WHOPES guidelines include a minimum and maximum dosing for nets and evaluate all nets in a group based on the average dosing. Larsen says that Netprotect failed to gain a recommendation in part because of a 2010 field test in malaria-ridden Cambodia in which 45 percent of Netprotect nets were underdosed with insecticide. Correspondence from 2013 between BestNet scientists running the trials and a WHO representative, which was shown to Al Jazeera, indicates that the labs and scientists registered the problem of lower-dosed nets in 2010. However, WHOPES said the average dosing on the nets fell within its lower limits and therefore it did not request new nets.

Larsen says the company did not realize such a large number of nets were underdosed until the official WHOPES evaluation three years later, when Netprotect got rejected by the WHOPES committee. Larsen believes the company should have been allowed to send a properly dosed batch.

It’s likely that the challenges posed by WHOPES have resulted in limiting the options for fighting malaria. There is little more than bed nets and indoor residual spraying when it comes to malaria prevention. “We are short of tools for a whole series of reasons,” says Lindsay of Durham University. Historically, he says, “there hasn’t been the money in R&D [research and development].”

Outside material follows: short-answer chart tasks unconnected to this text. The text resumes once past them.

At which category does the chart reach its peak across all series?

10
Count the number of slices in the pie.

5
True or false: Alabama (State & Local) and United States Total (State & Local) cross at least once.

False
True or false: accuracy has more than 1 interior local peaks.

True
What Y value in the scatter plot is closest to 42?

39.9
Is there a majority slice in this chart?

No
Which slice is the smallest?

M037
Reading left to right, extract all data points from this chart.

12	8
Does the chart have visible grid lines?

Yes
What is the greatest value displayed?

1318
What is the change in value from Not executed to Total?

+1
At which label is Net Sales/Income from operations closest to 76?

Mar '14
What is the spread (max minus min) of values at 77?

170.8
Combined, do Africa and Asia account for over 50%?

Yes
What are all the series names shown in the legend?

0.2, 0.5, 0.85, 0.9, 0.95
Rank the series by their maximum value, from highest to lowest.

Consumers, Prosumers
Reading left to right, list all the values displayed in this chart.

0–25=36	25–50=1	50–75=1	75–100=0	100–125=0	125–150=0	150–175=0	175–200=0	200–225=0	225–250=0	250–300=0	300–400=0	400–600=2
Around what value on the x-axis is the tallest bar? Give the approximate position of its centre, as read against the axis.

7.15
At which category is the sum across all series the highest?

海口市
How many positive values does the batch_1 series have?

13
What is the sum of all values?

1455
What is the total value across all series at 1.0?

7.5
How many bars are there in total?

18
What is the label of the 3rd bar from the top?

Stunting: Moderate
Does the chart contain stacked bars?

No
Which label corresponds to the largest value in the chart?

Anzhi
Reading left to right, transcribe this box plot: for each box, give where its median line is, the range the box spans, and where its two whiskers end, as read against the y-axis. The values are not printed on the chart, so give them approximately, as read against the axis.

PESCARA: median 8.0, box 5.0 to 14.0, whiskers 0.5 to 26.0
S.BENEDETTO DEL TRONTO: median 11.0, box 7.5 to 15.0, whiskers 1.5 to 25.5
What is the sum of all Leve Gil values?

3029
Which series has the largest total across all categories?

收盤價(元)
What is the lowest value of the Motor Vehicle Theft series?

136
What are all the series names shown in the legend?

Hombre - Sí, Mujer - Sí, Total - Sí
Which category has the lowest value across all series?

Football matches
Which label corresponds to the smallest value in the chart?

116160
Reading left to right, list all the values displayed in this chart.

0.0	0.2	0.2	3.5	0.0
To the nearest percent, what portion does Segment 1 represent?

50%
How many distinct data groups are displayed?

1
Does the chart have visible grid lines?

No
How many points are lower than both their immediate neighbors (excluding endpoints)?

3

It is a familiar refrain. The complaint that pharmaceutical companies put significantly fewer resources into preventing diseases that mainly affect the poor, or where they don’t stand to make large profits, isn’t new. Even GlaxoSmithKline’s much-lauded malaria vaccine needed a helping hand. The company has spent more than $350 million in development — and expects to throw in another $260 million before it’s done. But Glaxo took on the challenge not for African children — 305,000 of whom have died of malaria before their fifth birthday in 2015 — but for Western travelers and the military, who can afford to pay for a vaccine. According to a New York Times editorial from 2013, Glaxo was hesitant to even finance pediatric trials. So the Bill and Melinda Gates Foundation stepped in with $200 million.

In fact, developing chemicals for public health use has never been a stand-alone business. Experts say nearly all of the insecticides the world uses to fight diseases that afflict humans were once agricultural pesticides; they are not developed to target human health because of the high cost involved and the lack of potential profit on the other end.

The idea that WHOPES has been a barrier to innovation, especially for small companies, doesn’t surprise Peter Hough of Middlesex University. He says WHOPES gained strength in the 1990s out of what he calls an “unholy alliance” between big pharmaceutical companies and their critics. “Rules emerged largely as a result of campaigning by those who were horrified by the sector and by companies who decided that global regulation suits them,” he says. Firms decided to throw their weight behind global regulation via WHOPES because they were worried about the possibility of even stronger restrictions being imposed from domestic legislation in the aftermath of the Bhopal industrial disaster in India.

The added benefit for large companies in deferring to WHOPES, Hough explains, is that they would have known that the expensive and lengthy regulatory process would cut down on competition. “The only people who can really do it are Big Pharma,” he says. “And it strikes me that is to some extent deliberate.”